Per fare un breve riassunto le misure tecniche-organizzative da adottare potrebbero essere le seguenti:
- Raccogliere solo i dati personali necessari a formalizzare il check-in e restituire subito il documento all’ospite (niente copie).
- Archiviare in modo cifrato (PMS o repository sicuro) e vietati salvataggi locali su PC/USB.
- Accessi con MFA e ruoli a minimo privilegio; account nominali, niente condivisioni.
- Data Retention chiara (es. fino all’invio su portale Alloggiati/chiusura soggiorno) con cancellazione automatica.
- Trasmissione sicura (solo HTTPS/TLS); vietata email non cifrata con allegati di documenti.
- Backup cifrati e test di ripristino periodici.
- Log degli accessi (chi vede/esporta/cancella) e controlli a campione.
- Procedure data breach: referente, modulo interno, valutazione e notifica entro 72h.
- Fornitori sotto contratto (art. 28): PMS/scanner con cifratura, MFA, retention e data center UE.
- Persone e postazioni: informativa al desk, istruzioni e procedure al personale, formazione annuale;
Guardando al futuro, il caso di agosto deve spingere il settore alberghiero a un cambio di mentalità. La protezione dei dati non è un optional, né un semplice adempimento burocratico, ma un elemento di fiducia verso il cliente. Un ospite che consegna il proprio documento al check-in ha diritto di sapere come sarà trattato, per quanto tempo e con quali garanzie. Gli albergatori più attenti non dovrebbero temere queste domande, ma anzi farne un punto di forza, spiegando con chiarezza che i dati vengono raccolti al minimo necessario e custoditi con misure di sicurezza concrete. Un’informativa trasparente e un comportamento coerente valgono più di mille campagne promozionali, perché la fiducia è il capitale più prezioso in un mercato competitivo.
Le responsabilità
Infine, è bene ricordare che la normativa non lascia spazio a zone grigie. L’articolo 33 del GDPR impone la notifica al Garante entro settantadue ore, l’articolo 34 prevede la comunicazione agli interessati in caso di rischio elevato per i loro diritti, e l’articolo 25 richiama il principio di privacy by design e by default, cioè la necessità di progettare i sistemi fin dall’inizio con la protezione dei dati come criterio centrale. La violazione di questi obblighi può comportare non solo sanzioni pecuniarie rilevanti, ma anche un danno reputazionale difficilmente rimediabile.

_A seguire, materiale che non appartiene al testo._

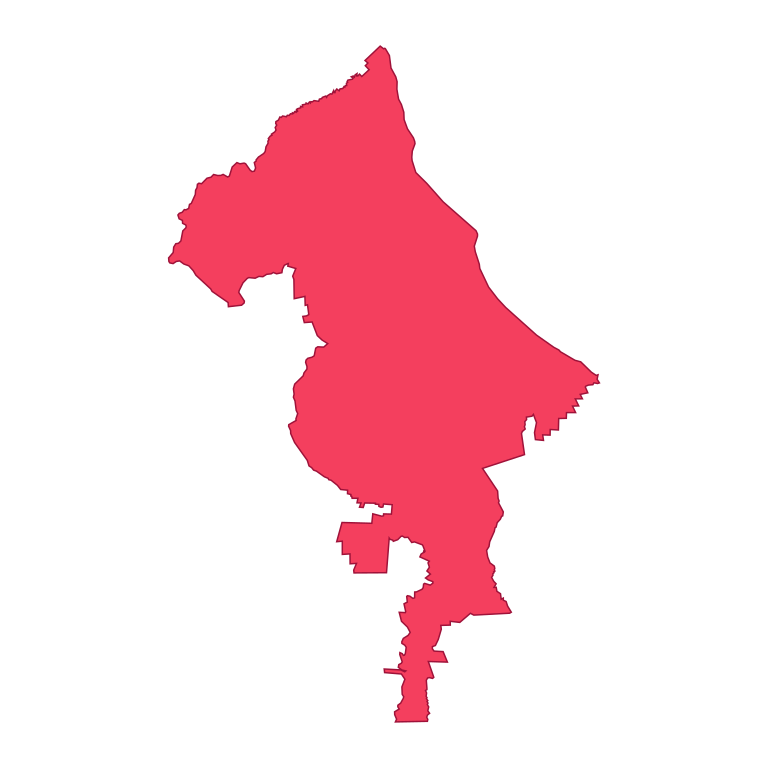 the district of Tatahuicapan de Juárez, Veracruz, Mexico
{"feature_id": "50627088B86735774155910", "entity_name": "Tatahuicapan de Juárez", "entity_type": "district", "adm_level": 2, "iso_a3": "MEX", "parent_name": "Mexico", "parent_adm1": "Veracruz", "projection": "mercator", "projection_center": [-94.788, 18.349], "detail": "fine", "context": "isolated", "style": "filled", "palette": "rose", "viewbox_px": 768, "rotation_deg": 0, "n_neighbors": 0, "source": "geoboundaries", "source_scale": "gbopen_adm2", "svg_char_len": 6082}
<svg xmlns="http://www.w3.org/2000/svg" viewBox="0 0 768 768"><path d="M212.1,291.4L228.1,302.5L228.4,306.7L241.6,305.2L244.1,303.0L244.4,301.1L238.8,292.5L239.2,290.5L243.0,282.8L247.1,278.5L248.7,277.6L255.2,278.2L258.9,276.4L262.9,276.7L266.7,274.3L271.2,273.8L273.3,272.5L276.6,273.8L281.9,272.7L282.4,269.3L284.3,265.3L287.7,263.6L288.3,263.5L287.8,266.2L295.8,268.5L292.7,276.2L293.9,279.5L294.2,298.7L304.9,296.4L305.2,305.4L307.5,304.8L308.8,314.6L306.5,315.9L302.8,316.4L304.3,322.6L312.1,322.0L317.3,335.6L322.0,340.0L327.7,343.6L323.7,347.1L317.7,346.8L315.7,348.2L314.2,355.8L312.0,357.2L307.8,358.3L306.1,360.0L305.6,362.3L307.0,366.6L306.9,369.1L304.0,372.9L303.2,375.8L294.7,384.1L293.4,388.8L294.1,394.1L293.4,397.2L295.0,400.9L296.2,410.4L297.7,413.5L295.9,418.9L296.1,420.5L288.8,424.6L288.6,426.2L290.6,430.6L290.7,433.6L294.6,442.5L307.3,460.4L309.0,465.9L311.6,467.6L313.6,470.1L316.4,471.1L324.4,476.8L328.1,478.3L328.8,479.7L331.0,480.2L337.4,485.3L340.7,489.5L347.6,490.2L347.5,493.7L350.9,494.5L350.8,496.0L351.7,496.4L352.1,498.3L357.9,498.3L357.0,502.8L361.0,503.0L359.5,507.2L363.2,507.5L364.7,503.0L375.5,503.2L375.4,504.2L378.8,504.4L378.9,506.4L381.0,507.3L382.9,507.0L383.5,504.0L392.2,504.7L391.4,514.1L383.6,513.9L383.5,515.8L381.8,516.2L372.8,513.8L371.8,523.3L342.0,522.5L336.7,541.7L342.3,541.2L342.3,554.4L350.0,553.9L350.1,563.8L356.5,563.4L353.7,570.1L354.0,572.9L386.5,572.7L389.2,538.1L390.0,539.3L392.8,540.2L393.3,541.3L397.7,539.7L401.1,536.3L402.5,536.1L404.6,537.5L408.0,537.3L411.7,542.5L414.5,541.9L422.3,544.8L422.9,545.7L425.0,551.2L424.5,552.0L423.7,551.3L423.5,552.5L421.1,554.1L419.9,556.9L429.3,561.2L428.0,562.9L429.4,567.2L426.9,571.0L430.4,574.1L425.5,578.0L428.2,579.9L432.8,581.6L432.9,583.1L430.3,585.1L424.6,583.4L423.6,584.1L423.2,587.6L422.0,589.3L416.5,591.9L414.7,592.0L414.6,597.8L412.9,598.4L409.9,596.2L407.5,595.7L406.7,596.4L407.3,602.1L404.0,603.8L405.7,611.7L405.3,612.6L399.2,612.3L401.5,621.3L407.4,627.0L410.2,632.4L408.1,635.4L403.3,638.4L401.8,641.8L401.9,643.4L404.8,645.2L406.2,647.3L405.3,653.6L404.4,655.2L403.4,655.4L402.3,653.7L399.9,652.6L399.8,654.6L402.2,661.8L401.3,663.3L398.8,664.6L398.3,667.3L401.9,670.0L405.8,670.9L404.7,671.8L400.7,669.9L384.2,669.0L384.6,672.6L401.4,674.0L404.9,679.2L401.9,686.9L402.2,694.3L403.7,696.7L403.3,698.3L400.7,703.1L397.9,705.2L397.8,706.8L399.2,709.0L394.6,711.8L394.7,714.7L396.6,719.2L395.4,721.9L427.4,721.3L427.8,719.4L426.7,717.2L427.5,715.0L429.6,713.3L427.8,710.8L428.7,706.9L427.3,704.5L428.0,703.1L427.0,701.5L427.8,700.6L426.4,698.7L427.0,697.7L426.1,696.3L426.6,693.0L425.5,690.5L426.9,689.6L426.9,688.1L426.3,680.3L427.6,678.0L429.3,677.6L432.6,678.4L433.8,677.3L428.3,661.5L447.4,662.1L443.1,651.6L434.1,651.1L432.4,648.9L432.4,646.6L435.4,645.5L438.3,639.4L441.3,629.2L440.8,625.4L450.3,625.1L450.2,621.3L459.8,622.4L470.4,613.3L473.8,615.1L509.7,613.2L511.3,612.2L507.6,606.1L506.1,601.5L503.3,600.2L503.3,598.1L501.2,599.2L500.5,593.7L496.9,591.3L496.2,587.3L494.0,587.4L496.1,583.8L493.8,581.4L491.6,577.4L493.0,575.2L492.8,573.8L494.0,572.7L493.7,571.8L494.9,571.1L494.3,569.7L494.8,568.5L494.3,566.1L490.0,562.9L487.7,557.0L486.6,550.4L489.0,546.5L489.7,541.8L494.3,531.4L495.0,527.8L496.1,527.1L497.2,522.7L500.4,519.1L501.6,516.3L502.7,515.9L503.3,511.9L498.5,502.8L499.1,501.0L498.1,498.4L497.6,491.0L482.5,468.4L524.5,454.6L521.5,433.5L522.3,431.5L525.2,429.0L524.4,426.8L525.1,424.7L524.8,421.6L526.6,419.6L526.4,417.1L532.0,416.2L533.4,414.4L536.5,422.6L534.5,432.6L535.4,439.6L543.5,440.4L542.7,434.9L550.1,435.1L550.2,429.5L558.4,430.0L558.7,418.5L566.3,418.3L566.5,412.6L575.6,412.6L572.5,406.1L578.7,405.9L575.3,398.9L582.4,398.8L580.2,394.4L587.8,392.8L585.3,387.0L585.9,386.1L588.4,385.1L592.7,384.7L592.5,385.2L594.0,382.8L597.5,383.5L599.4,382.9L597.1,379.3L598.0,374.8L596.2,375.4L591.4,372.2L580.7,361.8L575.0,360.3L560.5,351.8L558.9,350.0L553.8,347.3L536.5,335.1L505.7,307.5L497.6,298.8L488.6,287.1L479.8,268.5L479.3,264.2L475.3,251.8L474.3,246.2L477.5,236.1L477.5,234.0L476.0,230.7L443.1,201.8L426.8,183.4L415.8,172.5L412.1,160.6L411.8,157.2L412.3,151.1L415.0,143.7L414.7,141.4L413.4,137.8L407.5,128.9L404.1,119.6L403.8,112.2L401.4,104.5L398.6,99.2L397.6,93.5L396.9,89.2L397.1,81.7L395.8,76.9L391.0,68.0L389.4,55.5L385.5,48.9L384.8,48.3L383.6,48.8L380.2,46.1L365.0,60.5L367.9,63.0L365.3,65.7L369.1,69.7L361.8,76.5L359.5,74.1L357.9,75.9L356.7,75.9L357.0,73.6L355.1,74.9L354.4,77.1L353.2,76.0L351.3,76.8L353.1,78.1L352.4,79.2L347.9,80.1L347.1,81.6L347.6,82.3L346.4,83.3L346.7,85.5L345.3,85.6L344.8,87.1L344.0,86.6L342.8,88.5L340.0,88.9L339.1,90.8L336.8,89.0L335.1,91.2L335.0,92.6L334.0,92.6L333.6,90.7L331.9,94.1L330.4,93.8L327.0,96.0L326.6,97.3L325.6,96.1L322.3,97.4L321.7,98.6L319.4,99.1L318.7,101.3L314.0,100.6L312.5,101.8L310.8,101.7L310.4,103.0L309.4,102.0L308.0,103.9L306.1,103.0L305.8,104.2L302.4,104.8L302.6,106.8L300.6,106.4L300.6,107.8L297.3,108.8L296.8,109.3L297.6,111.2L297.0,111.6L296.3,110.6L296.0,112.2L294.7,111.6L293.5,113.4L292.4,112.8L292.2,113.9L290.4,113.8L289.3,115.4L287.3,115.3L286.4,116.7L282.6,116.0L281.2,117.4L279.9,117.0L278.4,120.1L275.9,121.6L275.7,123.5L276.7,125.1L275.2,127.5L276.0,130.0L274.8,131.9L271.4,134.2L271.9,135.3L270.2,136.1L268.3,138.6L268.9,139.6L267.9,141.2L268.1,143.2L266.0,146.8L265.2,151.5L263.7,153.5L258.5,157.0L256.1,159.9L256.2,161.0L254.3,162.5L255.6,168.0L254.4,171.1L252.0,171.6L250.0,170.0L245.6,163.7L244.1,163.1L239.9,163.8L236.9,162.6L232.2,167.0L229.4,176.0L227.7,177.0L223.1,174.4L220.9,175.4L217.7,175.5L213.6,174.5L211.0,177.2L207.0,178.2L201.6,183.7L198.9,183.2L197.4,184.3L197.0,187.7L195.6,190.2L195.3,194.5L191.3,203.4L189.5,204.4L188.7,208.4L186.0,209.8L184.3,209.6L182.2,212.3L179.3,213.3L177.9,215.0L179.1,218.8L182.4,220.4L182.6,223.3L185.8,225.0L186.2,226.3L185.9,227.8L182.8,230.9L180.9,240.9L178.5,243.3L175.8,243.7L173.7,247.1L173.2,252.5L168.6,257.9L168.9,261.5L169.8,262.9L173.1,263.6L176.2,261.5L179.6,260.9L183.8,264.0L188.8,265.8L193.2,270.6L195.9,275.2L210.7,288.9L212.1,291.4Z" fill="#f43f5e" stroke="#9f1239" stroke-width="1.5"/></svg>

Il furto di documenti d’identità avvenuto negli hotel italiani non è stato un evento eccezionale, ma la conseguenza naturale di pratiche deboli e di una sottovalutazione del rischio. È la prova che il settore ricettivo deve uscire dall’illusione che “tanto non siamo una banca” e comprendere che la posta in gioco è la stessa: i dati personali sono la moneta più preziosa della nostra epoca, e chi li custodisce ha il dovere di difenderli con ogni mezzo. Solo così gli hotel potranno garantire non solo un soggiorno confortevole, ma anche un’esperienza sicura e rispettosa della dignità digitale di ogni ospite.